=== Prompt ===
Only one stretch of the data below is wanted: the lines starting at the one with "nhà máy sẽ tiêu" and ending at the one with "Костюм полицейской Candy", both included, given again exactly.

=== Records supplied ===
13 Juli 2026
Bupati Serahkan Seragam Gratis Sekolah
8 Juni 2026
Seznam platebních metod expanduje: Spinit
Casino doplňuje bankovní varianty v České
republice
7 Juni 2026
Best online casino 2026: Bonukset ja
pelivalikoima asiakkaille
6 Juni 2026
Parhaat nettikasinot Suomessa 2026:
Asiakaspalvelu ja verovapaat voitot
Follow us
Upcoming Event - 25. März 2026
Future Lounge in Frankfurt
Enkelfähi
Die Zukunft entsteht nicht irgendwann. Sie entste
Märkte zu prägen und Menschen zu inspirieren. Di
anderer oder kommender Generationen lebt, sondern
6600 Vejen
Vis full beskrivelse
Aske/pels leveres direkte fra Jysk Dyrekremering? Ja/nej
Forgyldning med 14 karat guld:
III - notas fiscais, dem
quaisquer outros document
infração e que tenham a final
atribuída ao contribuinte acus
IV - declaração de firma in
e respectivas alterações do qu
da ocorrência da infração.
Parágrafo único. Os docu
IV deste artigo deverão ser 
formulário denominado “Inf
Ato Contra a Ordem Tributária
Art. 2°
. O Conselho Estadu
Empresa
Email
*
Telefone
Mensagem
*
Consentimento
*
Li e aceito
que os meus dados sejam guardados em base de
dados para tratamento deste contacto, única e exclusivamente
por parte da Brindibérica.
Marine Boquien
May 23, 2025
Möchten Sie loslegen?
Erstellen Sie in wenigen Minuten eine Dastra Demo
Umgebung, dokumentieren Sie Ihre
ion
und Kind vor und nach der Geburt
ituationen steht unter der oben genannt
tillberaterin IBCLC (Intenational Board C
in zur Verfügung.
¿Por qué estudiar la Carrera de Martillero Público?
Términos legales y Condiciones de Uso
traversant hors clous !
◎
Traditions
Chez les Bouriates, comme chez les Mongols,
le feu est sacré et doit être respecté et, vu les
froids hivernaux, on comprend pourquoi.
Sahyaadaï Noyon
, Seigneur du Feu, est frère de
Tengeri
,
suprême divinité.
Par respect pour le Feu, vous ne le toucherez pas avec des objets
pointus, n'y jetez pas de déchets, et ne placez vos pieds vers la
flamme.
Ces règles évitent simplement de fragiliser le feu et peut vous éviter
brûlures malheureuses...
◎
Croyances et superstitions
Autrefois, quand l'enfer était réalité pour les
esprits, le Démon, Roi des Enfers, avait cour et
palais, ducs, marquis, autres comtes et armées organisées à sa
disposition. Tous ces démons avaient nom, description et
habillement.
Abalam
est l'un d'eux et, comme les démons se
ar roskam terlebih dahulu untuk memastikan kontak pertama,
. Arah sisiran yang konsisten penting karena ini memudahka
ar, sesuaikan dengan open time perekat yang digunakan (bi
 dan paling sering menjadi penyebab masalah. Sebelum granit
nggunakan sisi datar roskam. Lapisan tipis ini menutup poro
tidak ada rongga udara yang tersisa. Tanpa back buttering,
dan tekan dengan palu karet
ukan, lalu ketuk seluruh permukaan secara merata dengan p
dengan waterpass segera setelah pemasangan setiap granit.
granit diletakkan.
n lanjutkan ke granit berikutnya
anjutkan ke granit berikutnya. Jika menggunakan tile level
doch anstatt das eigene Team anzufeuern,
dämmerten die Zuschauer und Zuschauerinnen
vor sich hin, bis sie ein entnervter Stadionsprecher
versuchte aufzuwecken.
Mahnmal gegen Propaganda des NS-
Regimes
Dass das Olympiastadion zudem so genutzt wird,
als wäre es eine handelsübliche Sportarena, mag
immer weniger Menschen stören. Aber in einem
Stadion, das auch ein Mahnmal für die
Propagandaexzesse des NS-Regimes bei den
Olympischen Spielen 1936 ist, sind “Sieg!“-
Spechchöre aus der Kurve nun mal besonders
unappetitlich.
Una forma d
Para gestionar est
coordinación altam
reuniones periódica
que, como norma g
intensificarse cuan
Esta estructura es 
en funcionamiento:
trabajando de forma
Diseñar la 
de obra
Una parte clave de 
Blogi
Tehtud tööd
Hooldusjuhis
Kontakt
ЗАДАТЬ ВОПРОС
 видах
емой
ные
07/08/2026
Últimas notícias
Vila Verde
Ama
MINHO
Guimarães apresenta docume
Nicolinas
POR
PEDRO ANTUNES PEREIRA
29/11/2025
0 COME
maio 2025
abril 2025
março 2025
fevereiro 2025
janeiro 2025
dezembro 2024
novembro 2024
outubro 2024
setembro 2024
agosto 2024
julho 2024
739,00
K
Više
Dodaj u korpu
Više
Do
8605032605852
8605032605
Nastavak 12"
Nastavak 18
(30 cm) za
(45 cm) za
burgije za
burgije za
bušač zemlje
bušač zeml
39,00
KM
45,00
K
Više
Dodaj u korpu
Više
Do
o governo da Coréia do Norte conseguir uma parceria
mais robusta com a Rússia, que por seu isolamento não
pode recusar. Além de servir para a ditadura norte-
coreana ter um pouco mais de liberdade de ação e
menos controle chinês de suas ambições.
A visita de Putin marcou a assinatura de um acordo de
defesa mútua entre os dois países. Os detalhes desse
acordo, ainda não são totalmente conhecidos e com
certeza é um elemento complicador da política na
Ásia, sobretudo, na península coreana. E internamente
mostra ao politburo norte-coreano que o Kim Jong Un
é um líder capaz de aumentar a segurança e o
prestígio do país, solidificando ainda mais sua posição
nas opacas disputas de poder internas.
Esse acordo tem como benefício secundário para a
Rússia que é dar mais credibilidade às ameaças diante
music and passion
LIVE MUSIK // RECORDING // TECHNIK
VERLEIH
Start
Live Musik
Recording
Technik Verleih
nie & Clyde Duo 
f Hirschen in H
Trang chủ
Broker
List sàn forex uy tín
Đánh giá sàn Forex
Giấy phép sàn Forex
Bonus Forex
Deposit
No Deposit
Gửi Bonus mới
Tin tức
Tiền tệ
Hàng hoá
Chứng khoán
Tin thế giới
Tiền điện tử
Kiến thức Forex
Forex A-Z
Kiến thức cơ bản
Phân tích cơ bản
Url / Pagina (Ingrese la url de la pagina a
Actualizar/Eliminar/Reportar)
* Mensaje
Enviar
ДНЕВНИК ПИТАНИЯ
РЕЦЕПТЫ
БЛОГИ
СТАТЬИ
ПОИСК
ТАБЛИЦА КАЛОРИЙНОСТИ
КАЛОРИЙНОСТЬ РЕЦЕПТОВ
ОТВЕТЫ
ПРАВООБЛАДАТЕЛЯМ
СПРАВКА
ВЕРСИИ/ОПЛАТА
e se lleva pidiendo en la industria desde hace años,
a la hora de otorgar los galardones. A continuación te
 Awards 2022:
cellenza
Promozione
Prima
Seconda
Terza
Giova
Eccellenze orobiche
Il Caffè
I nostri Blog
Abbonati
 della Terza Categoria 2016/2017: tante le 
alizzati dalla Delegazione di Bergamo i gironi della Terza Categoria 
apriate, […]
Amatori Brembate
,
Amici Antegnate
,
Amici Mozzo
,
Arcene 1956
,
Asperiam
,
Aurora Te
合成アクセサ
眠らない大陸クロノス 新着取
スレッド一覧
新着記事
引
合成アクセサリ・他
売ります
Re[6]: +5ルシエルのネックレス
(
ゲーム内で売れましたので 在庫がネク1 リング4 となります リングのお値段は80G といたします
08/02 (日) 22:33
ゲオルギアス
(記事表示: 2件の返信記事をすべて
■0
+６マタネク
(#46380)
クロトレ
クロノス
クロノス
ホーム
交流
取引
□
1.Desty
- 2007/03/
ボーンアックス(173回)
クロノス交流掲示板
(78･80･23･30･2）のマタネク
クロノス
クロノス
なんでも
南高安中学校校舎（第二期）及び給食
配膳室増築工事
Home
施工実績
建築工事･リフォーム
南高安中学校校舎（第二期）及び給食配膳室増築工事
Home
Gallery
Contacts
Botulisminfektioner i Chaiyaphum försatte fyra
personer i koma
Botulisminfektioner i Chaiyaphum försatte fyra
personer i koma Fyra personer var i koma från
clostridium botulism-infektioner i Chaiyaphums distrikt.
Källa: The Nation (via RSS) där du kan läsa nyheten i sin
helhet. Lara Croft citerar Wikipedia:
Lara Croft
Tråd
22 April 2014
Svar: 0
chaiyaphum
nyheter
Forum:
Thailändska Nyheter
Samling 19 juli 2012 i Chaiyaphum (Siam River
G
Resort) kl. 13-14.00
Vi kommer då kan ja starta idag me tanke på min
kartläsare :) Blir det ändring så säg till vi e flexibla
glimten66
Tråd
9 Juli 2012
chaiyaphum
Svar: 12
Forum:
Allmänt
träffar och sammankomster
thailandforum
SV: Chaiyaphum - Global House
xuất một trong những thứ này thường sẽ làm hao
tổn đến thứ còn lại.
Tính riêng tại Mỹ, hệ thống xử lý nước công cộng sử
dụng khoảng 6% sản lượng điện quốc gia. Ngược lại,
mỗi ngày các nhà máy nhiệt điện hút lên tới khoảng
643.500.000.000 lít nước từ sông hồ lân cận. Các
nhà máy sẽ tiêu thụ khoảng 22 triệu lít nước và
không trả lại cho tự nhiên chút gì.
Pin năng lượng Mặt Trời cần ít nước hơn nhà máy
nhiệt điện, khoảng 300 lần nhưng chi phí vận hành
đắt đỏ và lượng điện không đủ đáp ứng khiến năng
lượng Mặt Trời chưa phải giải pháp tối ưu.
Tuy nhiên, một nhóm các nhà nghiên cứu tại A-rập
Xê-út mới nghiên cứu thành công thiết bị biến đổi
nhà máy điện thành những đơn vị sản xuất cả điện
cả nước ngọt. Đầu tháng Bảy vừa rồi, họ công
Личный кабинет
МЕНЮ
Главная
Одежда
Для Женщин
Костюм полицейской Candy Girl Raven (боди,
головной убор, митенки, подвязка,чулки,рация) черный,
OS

=== Output below ===
nhà máy sẽ tiêu thụ khoảng 22 triệu lít nước và
không trả lại cho tự nhiên chút gì.
Pin năng lượng Mặt Trời cần ít nước hơn nhà máy
nhiệt điện, khoảng 300 lần nhưng chi phí vận hành
đắt đỏ và lượng điện không đủ đáp ứng khiến năng
lượng Mặt Trời chưa phải giải pháp tối ưu.
Tuy nhiên, một nhóm các nhà nghiên cứu tại A-rập
Xê-út mới nghiên cứu thành công thiết bị biến đổi
nhà máy điện thành những đơn vị sản xuất cả điện
cả nước ngọt. Đầu tháng Bảy vừa rồi, họ công
Личный кабинет
МЕНЮ
Главная
Одежда
Для Женщин
Костюм полицейской Candy Girl Raven (боди,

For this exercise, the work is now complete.